Rail and Stanley Choge (he goes by his last name) are my future neighbors. He is an assistant to the district chief for Temso, the name of the community where I'll be living. She has been nominated to serve on the council for our area and works with a women's group that is registered with the Kenyan government.

They're standing outside my car after I'd just given them a ride to the paved road where they can board a matatu (mini-van used for public transportation).


Posted_By: Judy
Date: Saturday, December 2, 2006


Are They Listening?  Yes!


Anyone who has preached and/or taught knows the feeling of wondering, Are they with me?  They look kinda sleepy.  Lord, are You sure this is what I should be telling them?  Well, that’s the way it was last Sunday at Taito Church as I shared from John 3 about Nicodemus and being born again.  But, Bwana asa fiwe! (Praise the Lord!) God was working and one person was saved and two others joined the church!  One of those who joined the church was Andrew, one of the brothers I asked prayer for last week.  The harvest is ready and the Harvester is at work.  What great joy it is to be working in the fields with the Lord!

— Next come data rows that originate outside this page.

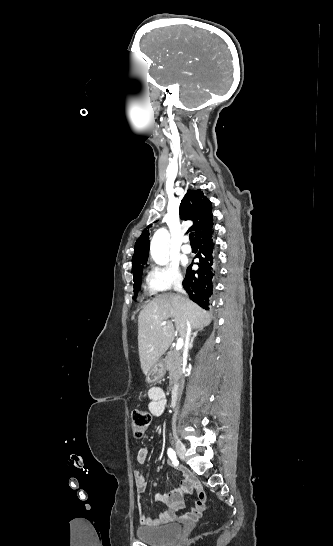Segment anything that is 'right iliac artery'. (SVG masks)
Listing matches in <instances>:
<instances>
[{"mask_svg": "<svg viewBox=\"0 0 333 546\" xmlns=\"http://www.w3.org/2000/svg\"><path fill=\"white\" fill-rule=\"evenodd\" d=\"M167 453H168L169 458L172 460V463L174 465H178V460H177V456H176L175 451L172 448H169Z\"/></svg>", "mask_w": 333, "mask_h": 546, "instance_id": "obj_1", "label": "right iliac artery"}]
</instances>
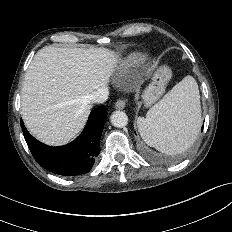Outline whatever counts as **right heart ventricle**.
<instances>
[{"label": "right heart ventricle", "mask_w": 232, "mask_h": 232, "mask_svg": "<svg viewBox=\"0 0 232 232\" xmlns=\"http://www.w3.org/2000/svg\"><path fill=\"white\" fill-rule=\"evenodd\" d=\"M144 59H145L144 54L132 53L128 55L127 57H125L124 60H122V62L119 65V70L121 72H126L132 69L133 67H136L140 63H142Z\"/></svg>", "instance_id": "1"}]
</instances>
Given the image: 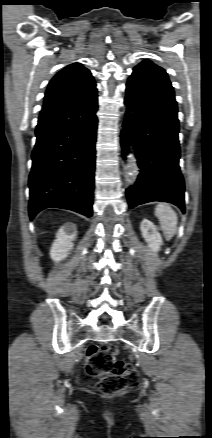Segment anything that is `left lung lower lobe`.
Returning a JSON list of instances; mask_svg holds the SVG:
<instances>
[{"instance_id":"obj_1","label":"left lung lower lobe","mask_w":212,"mask_h":438,"mask_svg":"<svg viewBox=\"0 0 212 438\" xmlns=\"http://www.w3.org/2000/svg\"><path fill=\"white\" fill-rule=\"evenodd\" d=\"M125 104L134 114L123 124V155L130 145L137 153L140 168L134 186L126 190L129 207L163 201L177 205L183 212L184 179L180 172L179 121L173 94L129 80Z\"/></svg>"}]
</instances>
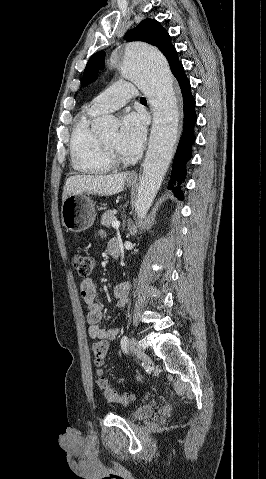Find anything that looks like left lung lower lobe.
Returning a JSON list of instances; mask_svg holds the SVG:
<instances>
[{"label": "left lung lower lobe", "instance_id": "1", "mask_svg": "<svg viewBox=\"0 0 266 479\" xmlns=\"http://www.w3.org/2000/svg\"><path fill=\"white\" fill-rule=\"evenodd\" d=\"M181 88L184 103V127L178 148L173 160L171 178L168 183V189L180 199H183L181 183L185 179V165L191 158V152L195 141L194 125L196 123L195 99L191 94L190 82L187 79L182 64H178L172 71Z\"/></svg>", "mask_w": 266, "mask_h": 479}]
</instances>
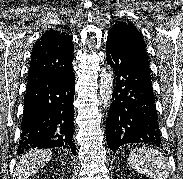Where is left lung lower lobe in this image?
<instances>
[{
  "mask_svg": "<svg viewBox=\"0 0 183 179\" xmlns=\"http://www.w3.org/2000/svg\"><path fill=\"white\" fill-rule=\"evenodd\" d=\"M106 61L113 68V102L108 112L106 139L115 152L131 142L160 147L158 123L147 56L138 44L109 33Z\"/></svg>",
  "mask_w": 183,
  "mask_h": 179,
  "instance_id": "obj_1",
  "label": "left lung lower lobe"
}]
</instances>
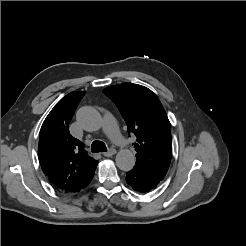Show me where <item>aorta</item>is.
<instances>
[{
    "instance_id": "1",
    "label": "aorta",
    "mask_w": 246,
    "mask_h": 246,
    "mask_svg": "<svg viewBox=\"0 0 246 246\" xmlns=\"http://www.w3.org/2000/svg\"><path fill=\"white\" fill-rule=\"evenodd\" d=\"M77 121L83 129L87 131H96L101 126V116L99 112L92 107H83L77 112ZM135 155L128 149L120 150L116 155V165L120 170L129 171L135 165Z\"/></svg>"
}]
</instances>
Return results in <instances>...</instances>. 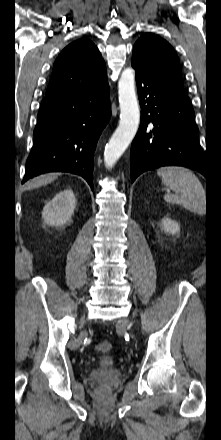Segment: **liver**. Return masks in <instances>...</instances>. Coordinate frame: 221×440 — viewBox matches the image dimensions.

But God isn’t the only one working in the fields, as we all know.  A very good friend sent me some information from a web site about world mission news in which there was an article about Kenya.  It reported that there are some non-Christian groups who are trying to influence the Kenyan government to suppress the work of Christians.  The Bible tells us there will be persecution in the last days, so we shouldn’t be surprised.  Please add this situation to your prayer list so that souls will continue to be saved here.

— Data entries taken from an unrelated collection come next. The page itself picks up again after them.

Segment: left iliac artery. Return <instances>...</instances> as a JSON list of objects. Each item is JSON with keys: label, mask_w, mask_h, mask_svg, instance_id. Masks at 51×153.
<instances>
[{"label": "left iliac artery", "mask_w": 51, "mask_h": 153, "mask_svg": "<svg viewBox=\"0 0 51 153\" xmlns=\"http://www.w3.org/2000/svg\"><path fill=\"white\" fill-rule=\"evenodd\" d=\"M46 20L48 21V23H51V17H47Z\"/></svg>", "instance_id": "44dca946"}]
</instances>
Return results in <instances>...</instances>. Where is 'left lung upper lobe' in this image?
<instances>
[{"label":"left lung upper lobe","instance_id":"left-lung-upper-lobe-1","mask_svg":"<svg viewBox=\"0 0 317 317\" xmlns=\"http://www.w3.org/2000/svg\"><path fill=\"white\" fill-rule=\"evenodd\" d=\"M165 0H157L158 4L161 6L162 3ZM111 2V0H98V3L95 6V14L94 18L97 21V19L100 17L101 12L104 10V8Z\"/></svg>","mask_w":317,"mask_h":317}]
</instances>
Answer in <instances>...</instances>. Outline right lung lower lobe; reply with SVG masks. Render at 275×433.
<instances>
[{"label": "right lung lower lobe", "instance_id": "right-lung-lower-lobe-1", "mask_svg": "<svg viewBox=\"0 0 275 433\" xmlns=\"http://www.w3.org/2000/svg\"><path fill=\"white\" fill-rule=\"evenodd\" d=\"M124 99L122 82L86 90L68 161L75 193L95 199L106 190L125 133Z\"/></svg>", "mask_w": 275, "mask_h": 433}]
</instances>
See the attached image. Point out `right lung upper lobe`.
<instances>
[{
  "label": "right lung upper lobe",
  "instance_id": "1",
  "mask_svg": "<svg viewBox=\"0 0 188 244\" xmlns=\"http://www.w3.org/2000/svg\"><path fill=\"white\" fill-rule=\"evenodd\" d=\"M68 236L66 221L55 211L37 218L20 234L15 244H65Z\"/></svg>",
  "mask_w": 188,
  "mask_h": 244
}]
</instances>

After the service at Taito on Sunday, we went to Cheptabach for a time of celebration for Peter Kemboi, one of the pastors who graduated from Bible school the week before.  They also surprised me with four trees to plant in my shamba.  Lunch was—you guessed it—red beans and rice.


I’ve been dividing my tithe and the support money from Snellville First Baptist among the nine churches in Nandi Hills and left it up to the pastors and other church leaders to pray for God’s will on how to use it.  I was delighted to find out that Cheptabach and Temso have decided to build toilets (choo – pronounced with a long o).  I’m sure you understand that these are nothing like the ones in your churches, but they surely do beat the alternative!  Mungu ni mwema!  God is good!


This week has been rather full of a variety of happenings.  Monday we went to Kisumu for Anna to see the doctor who’s been treating her for bronchial pneumonia.  She’s much better now.  Tuesday we went to Eldoret to buy more beads for the ladies and take care of other errands.  Wednesday and Thursday saw afternoon Bible studies and mornings full of this, that and the other.  Since the Chemartin group on Saturday afternoons is beginning a study of the Gospel of John, there was much studying to be done.  Therefore, this update is short and sweet so I can send it out on time.


Thank you for your prayers, love and support!


Mungu awabariki!



Down in the trenches are the beginnings of the foundation--a wall of stone and cement--built on top of the mara, the solid rock under the soil.  Most of the blue gum trees and stumps have been removed because they don't allow anything else to grow with them and they're good only for firewood.  Anna and her gardeners and church members will landscape with more trees like Poinsettia, which blooms all year; Jakaranda, which has beautiful lavender flowers; Nandi Flame, which has deep orange-red flowers; and others. You must come see my Garden of Eden! 

There is a full-time watchman living on my shamba in the tin structure you see in the picture.  His job is to protect the building materials from "walking" away.